The war ended almost four years later with the US dropping atomic bombs on Japan. It was later revealed the US had contemplated a chemical bombardment on Japanese crops.
Documents declassified by the National Archives of Australia, following requests by The Courier-Mail, refer to Australia receiving information from Allies about crop destruction with chemical weapons. Documents refer to targeting “vegetable gardens” in Japanese-held islands and rice crops.

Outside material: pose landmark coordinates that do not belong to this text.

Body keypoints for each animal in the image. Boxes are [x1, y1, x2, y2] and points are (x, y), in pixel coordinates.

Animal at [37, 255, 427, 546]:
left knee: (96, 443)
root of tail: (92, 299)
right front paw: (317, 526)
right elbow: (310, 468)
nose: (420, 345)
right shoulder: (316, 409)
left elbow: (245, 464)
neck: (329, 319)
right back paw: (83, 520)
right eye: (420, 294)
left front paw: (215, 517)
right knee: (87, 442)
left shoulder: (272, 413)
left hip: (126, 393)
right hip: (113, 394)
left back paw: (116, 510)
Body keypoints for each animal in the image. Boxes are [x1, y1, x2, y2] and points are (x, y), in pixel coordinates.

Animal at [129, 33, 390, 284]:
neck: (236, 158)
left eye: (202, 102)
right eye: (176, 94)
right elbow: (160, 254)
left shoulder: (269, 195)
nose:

Minutes, from a September 1948 meeting of Australia’s Chemical and Biological Warfare Subcommittee, record a Lt Col N.L. Carter as saying “from a strategic point of view, crop destruction might not be a satisfactory weapon but tactically it might be worthwhile”.
The committee, in contemplating chemical-warfare research topics, also said: “The problem should be very similar to that which was considered in the latter stages of the war when it was thought that an attack on the Japanese vegetable gardens throughout the islands might well be justified.”
Chemical weapons were ultimately not used. But an attack on crops would have further squeezed Japan, which suffered hunger shortages.
The Australian committee in mid-1948 received a report from UK experts, detailing how the US by July 1945 had built up chemical stocks theoretically “sufficient to destroy one-tenth of the rice crop of Japan”.
But this would have logistically been a “formidable” operation to achieve, the report says.